En realidad detrás de la tribuna del Sr. Estefanía se escondía un profundo alegato contra ABC. El “columnista que con la misma vehemencia daba lecciones de democracia”, aunque no lo citara era el Sr. Campmany, de ABC. El que manipuló las páginas del diario de D. Enrique Ruano era D. Torcuato Luca de Tena, también de ABC y los que aplaudieron el golpe de Estado fascista en Chile eran igualmente D. Luis Calvo y el citado D. Torcuato Luca de Tena en ABC.

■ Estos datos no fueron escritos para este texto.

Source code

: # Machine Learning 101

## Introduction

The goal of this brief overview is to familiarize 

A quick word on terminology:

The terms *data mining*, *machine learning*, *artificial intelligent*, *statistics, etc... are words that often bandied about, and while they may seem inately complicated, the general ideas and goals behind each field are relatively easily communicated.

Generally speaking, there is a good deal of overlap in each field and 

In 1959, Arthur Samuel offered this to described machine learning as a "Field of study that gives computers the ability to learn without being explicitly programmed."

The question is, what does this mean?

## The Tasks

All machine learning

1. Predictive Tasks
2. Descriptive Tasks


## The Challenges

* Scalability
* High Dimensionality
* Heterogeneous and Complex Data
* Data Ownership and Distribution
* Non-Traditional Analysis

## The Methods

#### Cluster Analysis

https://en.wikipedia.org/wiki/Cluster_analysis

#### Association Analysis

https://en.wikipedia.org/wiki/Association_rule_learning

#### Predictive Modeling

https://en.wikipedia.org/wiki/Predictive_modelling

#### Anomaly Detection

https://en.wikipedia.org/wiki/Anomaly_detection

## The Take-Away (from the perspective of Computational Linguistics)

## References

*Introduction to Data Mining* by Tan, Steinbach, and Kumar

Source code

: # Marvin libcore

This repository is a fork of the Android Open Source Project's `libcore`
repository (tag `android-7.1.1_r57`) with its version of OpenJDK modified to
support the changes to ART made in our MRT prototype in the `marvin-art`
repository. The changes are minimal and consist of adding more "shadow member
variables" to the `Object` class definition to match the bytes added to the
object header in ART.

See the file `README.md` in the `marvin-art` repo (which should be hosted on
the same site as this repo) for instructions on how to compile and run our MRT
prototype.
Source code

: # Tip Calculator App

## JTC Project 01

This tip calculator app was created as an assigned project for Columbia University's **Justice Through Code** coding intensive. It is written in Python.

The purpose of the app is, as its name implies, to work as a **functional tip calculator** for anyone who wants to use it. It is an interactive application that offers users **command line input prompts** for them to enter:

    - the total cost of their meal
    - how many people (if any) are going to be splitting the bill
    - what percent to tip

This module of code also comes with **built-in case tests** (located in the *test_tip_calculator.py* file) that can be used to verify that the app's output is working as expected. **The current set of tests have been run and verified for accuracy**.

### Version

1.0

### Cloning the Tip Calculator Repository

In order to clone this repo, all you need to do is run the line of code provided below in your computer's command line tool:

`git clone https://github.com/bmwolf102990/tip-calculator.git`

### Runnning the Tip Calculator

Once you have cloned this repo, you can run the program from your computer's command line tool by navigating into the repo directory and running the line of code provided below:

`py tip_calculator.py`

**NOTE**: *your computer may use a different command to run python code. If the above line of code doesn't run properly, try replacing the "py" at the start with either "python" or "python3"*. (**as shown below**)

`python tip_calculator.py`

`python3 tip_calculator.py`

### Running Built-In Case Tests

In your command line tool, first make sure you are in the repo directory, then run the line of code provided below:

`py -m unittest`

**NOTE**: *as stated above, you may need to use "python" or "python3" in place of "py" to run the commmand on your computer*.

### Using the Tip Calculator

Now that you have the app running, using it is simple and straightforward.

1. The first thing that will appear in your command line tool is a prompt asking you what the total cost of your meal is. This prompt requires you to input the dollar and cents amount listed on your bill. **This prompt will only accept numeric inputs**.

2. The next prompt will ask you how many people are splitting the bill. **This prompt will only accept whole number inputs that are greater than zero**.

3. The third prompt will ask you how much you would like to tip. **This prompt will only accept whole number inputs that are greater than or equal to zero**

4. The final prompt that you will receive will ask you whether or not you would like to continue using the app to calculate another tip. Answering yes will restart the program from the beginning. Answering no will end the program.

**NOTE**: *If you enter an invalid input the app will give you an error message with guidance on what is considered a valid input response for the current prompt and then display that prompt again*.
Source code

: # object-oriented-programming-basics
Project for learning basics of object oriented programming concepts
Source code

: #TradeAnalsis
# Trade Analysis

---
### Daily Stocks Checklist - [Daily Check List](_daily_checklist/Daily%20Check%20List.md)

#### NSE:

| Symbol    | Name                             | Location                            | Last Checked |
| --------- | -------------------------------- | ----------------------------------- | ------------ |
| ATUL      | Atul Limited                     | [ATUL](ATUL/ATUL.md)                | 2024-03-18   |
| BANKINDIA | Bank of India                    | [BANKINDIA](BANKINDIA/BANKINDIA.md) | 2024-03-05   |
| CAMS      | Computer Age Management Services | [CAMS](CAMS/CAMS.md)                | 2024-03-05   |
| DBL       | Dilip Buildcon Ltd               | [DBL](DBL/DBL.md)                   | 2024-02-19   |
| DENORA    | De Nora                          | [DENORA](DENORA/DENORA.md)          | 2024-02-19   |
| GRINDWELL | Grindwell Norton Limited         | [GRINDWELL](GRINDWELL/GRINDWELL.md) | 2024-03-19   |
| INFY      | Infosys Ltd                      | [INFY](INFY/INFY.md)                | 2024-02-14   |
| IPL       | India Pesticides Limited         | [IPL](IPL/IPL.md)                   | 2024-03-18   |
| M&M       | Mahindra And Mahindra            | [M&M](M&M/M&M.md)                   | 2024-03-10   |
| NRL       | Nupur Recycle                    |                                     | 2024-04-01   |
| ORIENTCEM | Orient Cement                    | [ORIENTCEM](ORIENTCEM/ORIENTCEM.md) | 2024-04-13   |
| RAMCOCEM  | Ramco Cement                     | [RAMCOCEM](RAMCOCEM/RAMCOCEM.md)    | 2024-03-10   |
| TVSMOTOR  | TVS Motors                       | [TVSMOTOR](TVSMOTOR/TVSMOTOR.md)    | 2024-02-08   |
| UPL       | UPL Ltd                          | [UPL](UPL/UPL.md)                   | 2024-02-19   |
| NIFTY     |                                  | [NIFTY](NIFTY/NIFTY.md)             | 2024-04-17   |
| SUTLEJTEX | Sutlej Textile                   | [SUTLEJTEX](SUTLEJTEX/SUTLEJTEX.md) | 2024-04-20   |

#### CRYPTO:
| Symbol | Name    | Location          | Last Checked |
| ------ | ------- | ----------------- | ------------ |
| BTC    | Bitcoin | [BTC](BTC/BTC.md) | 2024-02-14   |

En cuanto a lo de que ‘el que más grita’ firmó la primera página de EL ALCÁZAR el día que murió Franco. Al día siguiente que murió Franco, no había ningún artículo de opinión en EL ALCÁZAR: El destinatario de esa flecha era D. Emilio Romero que firmó la primera página en el diario ARRIBA y también era el que aplaudió el cierre del MADRID. El Sr. Romero en ese momento aún era comentarista en las tertulias de TVE y ANTENA 3 TV y escribía en el agonizante diario YA.

El Sr. Romero no respondió, pero sí el ABC:

Olvida Estefanía al referirse a periodistas que sirvieron al régimen de Franco, a su antecesor en el diario gubernamental. Mientras que el actual director del diario al que denosta era multado, procesado, juzgado ante el Tribunal de Orden Público y pasaba un año en el exilio, el ex director de EL PAÍS era una paniaguado del régimen, al que sirvió. En 1974 como director de TVE tuvo pasajes de persecución del Partido Comunista.

No era la primera vez en la que se aseguraba que el Sr. Cebrián en su etapa de director de informativos de TVE había perseguido a los comunistas en la plantilla de la televisión – el propio Sr. Cebrián se había referido a esas acusaciones cuando era entrevistado en 1985, pero era la primera vez que el ABC la aludía en un comentario editorial.

El principal propagador de esa teoría fue D. Mauro Muñiz el periodista que más dedicaría años de su vida a denunciar trapicheos en la historia de TVE, a cuya plantilla perteneció y de la que ha dejado constancia en su libro “El felipismo en televisión”.

Pero J. F. Lamata puede añadir también al periodista D. José María Torres Cervigón, que llegaría a ser directivo en la Asociación de la Prensa como alguien que asegura que el propio Sr. Cebrián le había acusado a él de ser un comunista, lo que le perjudicó de sobremanera.

Pero mucho más extensa y prosaica fue la respuesta de EL INDEPENDIENTE que decidió no alinearse con EL PAÍS en una lucha común contra la ‘prensa derechista’ que representaba ABC. D. Pablo Sebastián, a pesar de definirse de izquierdas publicó una tribuna anunciada en portada y firmada por el propio Sr. Sebastián que respaldaba al ABC y cargando contra EL PAÍS por respaldar la cruzada del gobierno con el titular

“Hipocresía de la prensa de prestigio”. Ni EL MUNDO (que no tenía ningún interés en defender al ABC), ni DIARIO16 tomaron parte en esa fase de la componenda.